> _DIRECTIONS FOR THIS TASK_
Transcribe every line of the entries below without changing a word.
——————————
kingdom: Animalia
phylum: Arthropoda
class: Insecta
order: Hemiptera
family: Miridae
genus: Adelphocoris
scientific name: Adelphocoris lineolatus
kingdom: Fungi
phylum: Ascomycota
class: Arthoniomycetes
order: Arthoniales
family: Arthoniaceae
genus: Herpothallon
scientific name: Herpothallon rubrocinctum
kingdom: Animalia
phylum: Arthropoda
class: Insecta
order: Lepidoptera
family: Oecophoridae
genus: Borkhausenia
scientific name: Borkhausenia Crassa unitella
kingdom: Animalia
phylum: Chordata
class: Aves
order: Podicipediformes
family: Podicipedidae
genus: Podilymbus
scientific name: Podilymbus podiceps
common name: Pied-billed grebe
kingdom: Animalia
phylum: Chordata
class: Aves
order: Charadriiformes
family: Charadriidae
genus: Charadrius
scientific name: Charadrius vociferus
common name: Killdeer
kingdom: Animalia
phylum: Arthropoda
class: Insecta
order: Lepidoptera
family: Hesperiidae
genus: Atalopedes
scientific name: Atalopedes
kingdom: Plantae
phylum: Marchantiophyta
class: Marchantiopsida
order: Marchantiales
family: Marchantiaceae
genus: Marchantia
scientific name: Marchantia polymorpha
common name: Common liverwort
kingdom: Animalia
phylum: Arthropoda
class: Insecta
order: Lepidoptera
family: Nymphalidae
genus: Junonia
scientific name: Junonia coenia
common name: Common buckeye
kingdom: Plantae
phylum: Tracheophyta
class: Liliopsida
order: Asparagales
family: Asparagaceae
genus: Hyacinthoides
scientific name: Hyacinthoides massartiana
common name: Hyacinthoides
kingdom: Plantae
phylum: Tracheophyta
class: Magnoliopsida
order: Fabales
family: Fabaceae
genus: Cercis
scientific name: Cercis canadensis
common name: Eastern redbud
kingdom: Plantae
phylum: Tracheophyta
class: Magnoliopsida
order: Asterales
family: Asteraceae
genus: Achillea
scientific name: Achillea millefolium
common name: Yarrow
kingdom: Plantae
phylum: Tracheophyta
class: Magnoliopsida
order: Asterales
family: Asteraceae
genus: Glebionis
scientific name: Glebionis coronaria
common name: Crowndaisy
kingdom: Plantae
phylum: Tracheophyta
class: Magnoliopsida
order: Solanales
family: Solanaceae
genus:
——————————
> _RESPONSE TO THE TASK_
kingdom: Animalia
phylum: Arthropoda
class: Insecta
order: Hemiptera
family: Miridae
genus: Adelphocoris
scientific name: Adelphocoris lineolatus
kingdom: Fungi
phylum: Ascomycota
class: Arthoniomycetes
order: Arthoniales
family: Arthoniaceae
genus: Herpothallon
scientific name: Herpothallon rubrocinctum
kingdom: Animalia
phylum: Arthropoda
class: Insecta
order: Lepidoptera
family: Oecophoridae
genus: Borkhausenia
scientific name: Borkhausenia Crassa unitella
kingdom: Animalia
phylum: Chordata
class: Aves
order: Podicipediformes
family: Podicipedidae
genus: Podilymbus
scientific name: Podilymbus podiceps
common name: Pied-billed grebe
kingdom: Animalia
phylum: Chordata
class: Aves
order: Charadriiformes
family: Charadriidae
genus: Charadrius
scientific name: Charadrius vociferus
common name: Killdeer
kingdom: Animalia
phylum: Arthropoda
class: Insecta
order: Lepidoptera
family: Hesperiidae
genus: Atalopedes
scientific name: Atalopedes
kingdom: Plantae
phylum: Marchantiophyta
class: Marchantiopsida
order: Marchantiales
family: Marchantiaceae
genus: Marchantia
scientific name: Marchantia polymorpha
common name: Common liverwort
kingdom: Animalia
phylum: Arthropoda
class: Insecta
order: Lepidoptera
family: Nymphalidae
genus: Junonia
scientific name: Junonia coenia
common name: Common buckeye
kingdom: Plantae
phylum: Tracheophyta
class: Liliopsida
order: Asparagales
family: Asparagaceae
genus: Hyacinthoides
scientific name: Hyacinthoides massartiana
common name: Hyacinthoides
kingdom: Plantae
phylum: Tracheophyta
class: Magnoliopsida
order: Fabales
family: Fabaceae
genus: Cercis
scientific name: Cercis canadensis
common name: Eastern redbud
kingdom: Plantae
phylum: Tracheophyta
class: Magnoliopsida
order: Asterales
family: Asteraceae
genus: Achillea
scientific name: Achillea millefolium
common name: Yarrow
kingdom: Plantae
phylum: Tracheophyta
class: Magnoliopsida
order: Asterales
family: Asteraceae
genus: Glebionis
scientific name: Glebionis coronaria
common name: Crowndaisy
kingdom: Plantae
phylum: Tracheophyta
class: Magnoliopsida
order: Solanales
family: Solanaceae
genus:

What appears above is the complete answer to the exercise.